Cash flow turned positive; balance sheet
Operating cash flow swung to a positive ¥16.8 billion from an outflow of ¥16.7 billion a year earlier — a notable improvement driven by working-capital normalization after the prior year's build-up. Total comprehensive income jumped 81.5% to ¥193.2 billion as a weaker yen drove a positive foreign-currency translation adjustment on overseas net assets, far outpacing the decline in headline profit. On the balance sheet, total assets stood at ¥3,648.0 billion and equity attributable to owners at ¥1,090.4 billion, for an owners' equity ratio of 29.9% — a solid capital position for a mid-tier trading house.
Dividend lifted to ¥165; FY27 guides a 26% rebound to ¥130bn
For FY3/2026, Sojitz raised the annual dividend to ¥165 per share (¥82.50 interim + ¥82.50 year-end, up from ¥150) for a consolidated payout ratio of 33.3%, consistent with its progressive-dividend policy. For FY3/2027, the company guides a further increase to ¥180 per share (¥90 + ¥90). On the earnings line, Sojitz forecasts profit attributable to owners of ¥130,000 million for FY3/2027 — a 25.5% rebound — with basic EPS of ¥622.55. The guidance signals management's confidence that the resource normalization and high-base effects of FY26 give way to broad-based recovery, supported by the consumption-linked automotive franchise and a steadier contribution from equity-method affiliates.
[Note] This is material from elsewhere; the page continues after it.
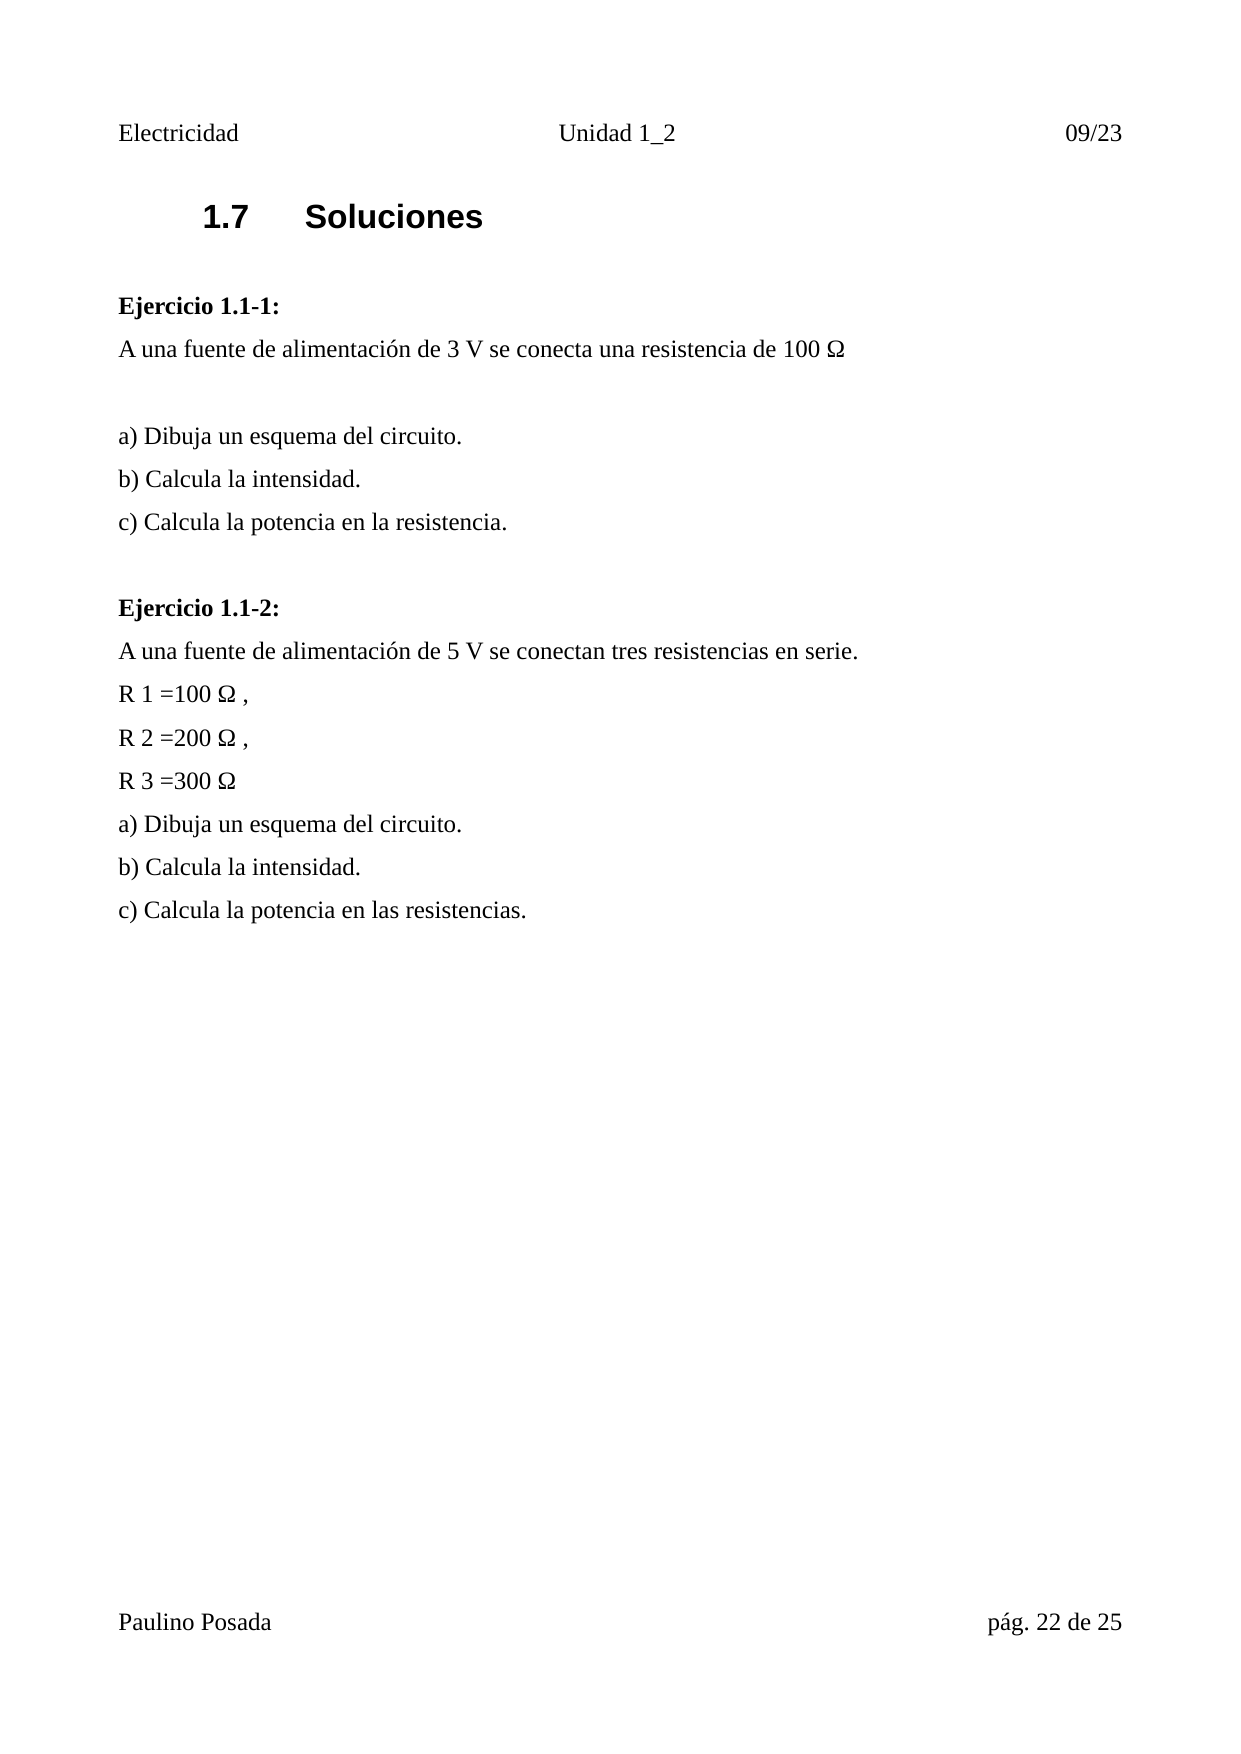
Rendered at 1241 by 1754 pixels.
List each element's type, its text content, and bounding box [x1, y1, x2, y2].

| Metric | FY3/2026 | FY3/2025 | YoY |
|---|---|---|---|
| Revenue (¥ billion) | 2,757.4 | 2,509.7 | +9.9% |
| Pre-tax profit (¥ billion) | 115.6 | 135.3 | −14.5% |
| Profit for the year (¥ billion) | 107.6 | 114.2 | −5.7% |
| Net profit attrib. to owners (¥ billion) | 103.6 | 110.6 | −6.3% |
| Basic EPS (¥) | 494.95 | 513.74 | −3.7% |
| Equity-method income (¥ billion) | 44.0 | 49.6 | −11.3% |
| Owners' equity ratio | 29.9% | — | — |
| Annual dividend (¥) | 165.00 | 150.00 | +10.0% |
JapanStockPulse provides informational content only and does not constitute investment advice. Figures are taken from the company's published earnings short report and may be subject to subsequent revision.